→ Text for analysis:
Passive smoke exposure induces oxidative damage in brains of rat pups: Protective role of diphenyl diselenide

Abstract

The protective effect of diphenyl diselenide, (PhSe)2, on oxidative stress induced by cigarette smoke exposure in brains of rat pups was evaluated. Animals were exposed to passive cigarette smoke (15 min/day) in two different experimental protocols: P1 (1, 2, and 3 cigarettes) and P2 (4, 5, and 6 cigarettes) for 3 weeks. Before each period of smoke exposure, animals received an oral administration of (PhSe)2 (0.5 mg/kg). A number of toxicological parameters in the brain were examined, such as lipid peroxidation, δ-aminolevulinate dehydratase (δ-ALA-D) activity, and components of enzymatic (superoxide dismutase and catalase activities) and non-enzymatic antioxidant defenses (ascorbic acid and non-protein thiol levels). In P1, smoke exposure induced an inhibition of catalase activity and an increase of ascorbic acid levels. (PhSe)2 treatment was able to protect catalase activity but not ascorbic acid levels. In P2, an augmentation of lipid peroxidation, a reduction of enzymatic and non-enzymatic antioxidant status, and an inhibition of δ-ALA-D activity caused by smoke exposure were found. (PhSe)2 protected the brains of rat pups against oxidative damage induced by smoke exposure. The results are consistent with the antioxidant effect of (PhSe)2 demonstrated by the reduction of oxidative changes caused by smoke exposure in the brains of pups.

→ Work instructions: Write out the full abstract on diphenyl diselenide and smoke-induced brain damage in rat pups, word for word. Answer from the abstract alone, without drawing on the listing.

→ Dataset entries:
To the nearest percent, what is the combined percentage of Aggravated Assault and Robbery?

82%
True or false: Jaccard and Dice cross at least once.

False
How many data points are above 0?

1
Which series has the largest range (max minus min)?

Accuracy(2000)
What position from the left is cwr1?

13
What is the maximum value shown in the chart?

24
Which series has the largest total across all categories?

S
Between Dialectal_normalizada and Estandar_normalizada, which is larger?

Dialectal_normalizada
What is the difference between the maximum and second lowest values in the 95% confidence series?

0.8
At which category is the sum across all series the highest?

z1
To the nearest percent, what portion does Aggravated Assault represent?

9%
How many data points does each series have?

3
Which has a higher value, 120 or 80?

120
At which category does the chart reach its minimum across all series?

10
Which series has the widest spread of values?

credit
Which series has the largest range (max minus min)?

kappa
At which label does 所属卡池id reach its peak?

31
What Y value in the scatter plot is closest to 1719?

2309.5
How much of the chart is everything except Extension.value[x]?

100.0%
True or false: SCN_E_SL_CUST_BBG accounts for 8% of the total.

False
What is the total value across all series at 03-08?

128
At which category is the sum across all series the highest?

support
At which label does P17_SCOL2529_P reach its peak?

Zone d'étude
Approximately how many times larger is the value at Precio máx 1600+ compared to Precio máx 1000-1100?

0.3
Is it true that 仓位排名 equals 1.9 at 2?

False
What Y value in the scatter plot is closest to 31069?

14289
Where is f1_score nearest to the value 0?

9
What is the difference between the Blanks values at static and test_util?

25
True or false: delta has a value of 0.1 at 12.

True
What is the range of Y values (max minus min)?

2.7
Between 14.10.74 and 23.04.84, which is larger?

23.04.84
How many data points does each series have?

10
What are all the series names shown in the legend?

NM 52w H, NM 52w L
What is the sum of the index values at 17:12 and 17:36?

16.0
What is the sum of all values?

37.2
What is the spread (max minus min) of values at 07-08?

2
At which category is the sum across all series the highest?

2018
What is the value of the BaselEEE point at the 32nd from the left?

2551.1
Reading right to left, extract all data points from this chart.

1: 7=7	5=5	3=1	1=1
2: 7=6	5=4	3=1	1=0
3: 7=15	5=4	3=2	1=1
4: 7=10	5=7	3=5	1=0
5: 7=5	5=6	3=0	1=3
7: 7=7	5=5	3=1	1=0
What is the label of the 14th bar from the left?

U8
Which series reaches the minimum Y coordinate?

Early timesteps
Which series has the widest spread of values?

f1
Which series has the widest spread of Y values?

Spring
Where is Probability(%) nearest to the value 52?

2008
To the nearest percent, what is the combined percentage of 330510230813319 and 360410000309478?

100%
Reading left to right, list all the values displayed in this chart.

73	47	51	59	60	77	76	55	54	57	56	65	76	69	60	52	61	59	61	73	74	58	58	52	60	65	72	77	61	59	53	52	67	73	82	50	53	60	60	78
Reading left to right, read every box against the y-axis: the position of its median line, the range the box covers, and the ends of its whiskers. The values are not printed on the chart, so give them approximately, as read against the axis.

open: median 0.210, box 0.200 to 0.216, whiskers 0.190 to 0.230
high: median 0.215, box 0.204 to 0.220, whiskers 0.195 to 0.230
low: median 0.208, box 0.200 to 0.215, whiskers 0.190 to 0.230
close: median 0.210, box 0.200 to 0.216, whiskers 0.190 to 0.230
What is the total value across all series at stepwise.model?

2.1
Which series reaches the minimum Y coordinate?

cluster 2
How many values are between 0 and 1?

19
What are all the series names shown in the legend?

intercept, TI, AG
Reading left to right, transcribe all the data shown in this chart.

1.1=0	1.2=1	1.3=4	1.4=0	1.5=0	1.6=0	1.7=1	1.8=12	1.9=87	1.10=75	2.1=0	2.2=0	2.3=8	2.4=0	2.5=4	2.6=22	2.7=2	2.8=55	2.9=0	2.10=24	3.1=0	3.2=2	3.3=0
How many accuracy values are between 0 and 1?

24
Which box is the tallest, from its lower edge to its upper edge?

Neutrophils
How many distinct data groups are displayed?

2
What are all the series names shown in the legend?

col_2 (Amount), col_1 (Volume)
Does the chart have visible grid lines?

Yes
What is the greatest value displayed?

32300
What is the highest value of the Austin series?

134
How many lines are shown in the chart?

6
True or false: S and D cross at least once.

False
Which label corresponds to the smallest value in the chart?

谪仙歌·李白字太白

→ Result of the exercise:
Passive smoke exposure induces oxidative damage in brains of rat pups: Protective role of diphenyl diselenide

Abstract

The protective effect of diphenyl diselenide, (PhSe)2, on oxidative stress induced by cigarette smoke exposure in brains of rat pups was evaluated. Animals were exposed to passive cigarette smoke (15 min/day) in two different experimental protocols: P1 (1, 2, and 3 cigarettes) and P2 (4, 5, and 6 cigarettes) for 3 weeks. Before each period of smoke exposure, animals received an oral administration of (PhSe)2 (0.5 mg/kg). A number of toxicological parameters in the brain were examined, such as lipid peroxidation, δ-aminolevulinate dehydratase (δ-ALA-D) activity, and components of enzymatic (superoxide dismutase and catalase activities) and non-enzymatic antioxidant defenses (ascorbic acid and non-protein thiol levels). In P1, smoke exposure induced an inhibition of catalase activity and an increase of ascorbic acid levels. (PhSe)2 treatment was able to protect catalase activity but not ascorbic acid levels. In P2, an augmentation of lipid peroxidation, a reduction of enzymatic and non-enzymatic antioxidant status, and an inhibition of δ-ALA-D activity caused by smoke exposure were found. (PhSe)2 protected the brains of rat pups against oxidative damage induced by smoke exposure. The results are consistent with the antioxidant effect of (PhSe)2 demonstrated by the reduction of oxidative changes caused by smoke exposure in the brains of pups.